"This research is an important step forward in really understanding what causes disease progression in idiopathic pulmonary fibrosis and how we can better treat it," said Paul Noble, MD, professor of Medicine and chair of the Department of Medicine, director of the Women's Guild Lung Institute and the Vera and Paul Guerin Family Distinguished Chair in Pulmonary Medicine at Cedars-Sinai. Noble is the corresponding author of the study.
In a normal lung, a specialized cell known as a type 2 alveolar epithelial cells (ATII) function as progenitor cells, or stem cells, meaning that they regenerate to support the renewal and overall health of the lung. Other cells, known as mesenchymal cells, support the progenitor function of the ATII cells, secreting growth factors that promote the ATII renewal.
The interactions between the mesenchymal cells and ATII cells can either deter or promote cell renewal in the lung. When functioning properly, the two cell types work together to maintain healthy alveoli, air sacs where gas exchange occurs. For reasons not fully understood, that protective and regenerative mechanism is lost in idiopathic pulmonary fibrosis. Instead, the mesenchymal cells become invasive fibroblasts and destroy the progenitor cell niche, resulting in fibrous scars. In this capacity, they behave similarly to cancer cells that invade tissues.
This process inhibits the function of the lungs, as ATII cells are needed to provide the environment where oxygen can be transferred to the bloodstream. The fibrous scar that forms supplants them and can't perform this function.
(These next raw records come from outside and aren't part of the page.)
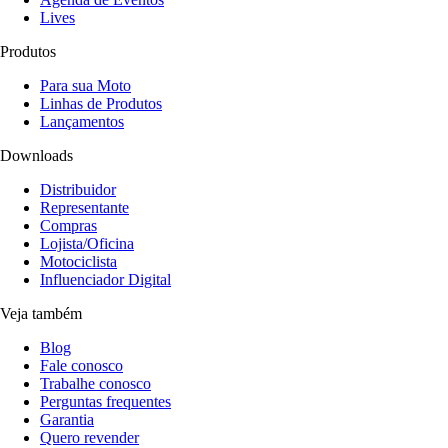
Lives
Produtos
Para sua Moto
Linhas de Produtos
Lançamentos
Downloads
Distribuidor
Representante
Compras
Lojista/Oficina
Motociclista
Influenciador Digital
Veja também
Blog
Fale conosco
Trabalhe conosco
Perguntas frequentes
Garantia
Quero revender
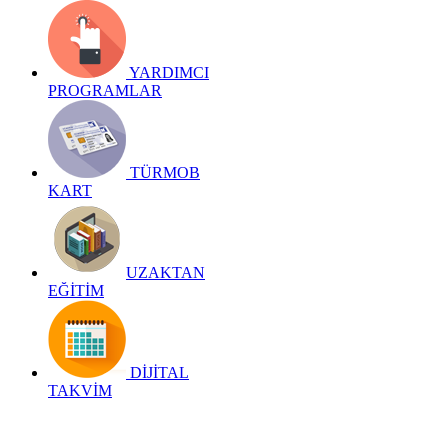
YARDIMCI
PROGRAMLAR
TÜRMOB
KART
UZAKTAN
EĞİTİM
DİJİTAL
TAKVİM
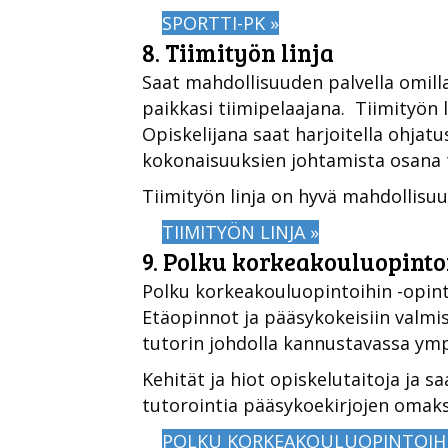
SPORTTI-PK »
8. Tiimityön linja
Saat mahdollisuuden palvella omilla
paikkasi tiimipelaajana. Tiimityön 
O
piskelijana saat harjoitella ohjat
kokonaisuuksien johtamista osana t
Tiimityön linja on hyvä mahdollis
TIIMITYÖN LINJA »
9. Polku korkeakouluopinto
Polku korkeakouluopintoihin -opint
Etäopinnot ja pääsykokeisiin valm
tutorin johdolla kannustavassa ym
Kehität ja hiot opiskelutaitoja ja 
tutorointia pääsykoekirjojen omak
POLKU KORKEAKOULUOPINTOIHI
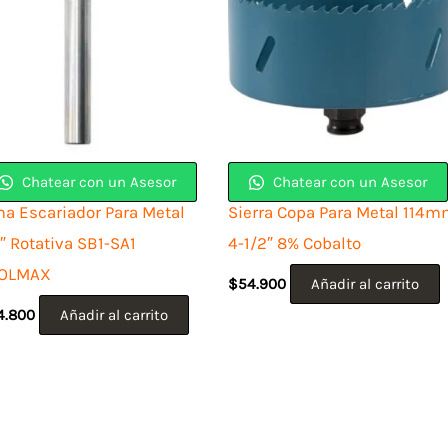
Chatear con un Asesor
Chatear con un Asesor
ma Escariador Para Metal
Sierra Copa Para Metal 114
″ Rotativa SB1-SA1
4-1/2″ 8% Cobalto
OLMAX
$
54.900
Añadir al carrito
4.800
Añadir al carrito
"This communication is essential for normal repair after injury, and if it’s lost, your lungs will progressively fibrose," Noble said.
Investigators in the study created a mouse model of pulmonary fibrosis in which they eliminated the growth hormone receptor in the mesenchymal cells. They found that the mice without the receptors were more prone to developing fibrosis. The results suggest that the growth hormone receptors have a key role to play in maintaining healthy lung tissue. Interestingly, the prevalence of IPF dramatically increases with age–most patients are over 60 at the time of diagnosis–and it is well known that growth hormone levels decrease with age.
"So, communication matters, and when it's lost, disarray happens," Noble said. "We think that's one of the mechanisms for idiopathic pulmonary fibrosis progression, but it is not the only one."
Further, investigators found that in mice that received injections of growth hormone receptor-enriched extracellular vesicles, the hormone receptor-enriched vesicles were readily taken up by the ATII cells and used effectively within the lung.
"These findings provide evidence that mesenchymal growth hormone receptor deficiency contributes to pulmonary fibrosis. They also demonstrate that a vesicle mechanism of communication between mesenchymal cells and ATII cells can benefit ATII renewal and work against pulmonary fibrosis in mice," said Ting Xie, PhD, lead author of the study.
Their data suggest that vesicles, nano-sized carriers that transport molecular substances within or between cells, can carry functional growth hormone receptor that originated outside of the ATII cells, and that treatment with growth hormone receptor may improve lung function.
Noble said that while treatment with growth hormone receptor using a vesicle delivery mechanism may eventually prove to be an option for patients with pulmonary fibrosis, more study is needed.
"Our next step will be to better understand how this communication works and to explore whether restoring the growth hormone receptor would be a possible treatment option," Noble said.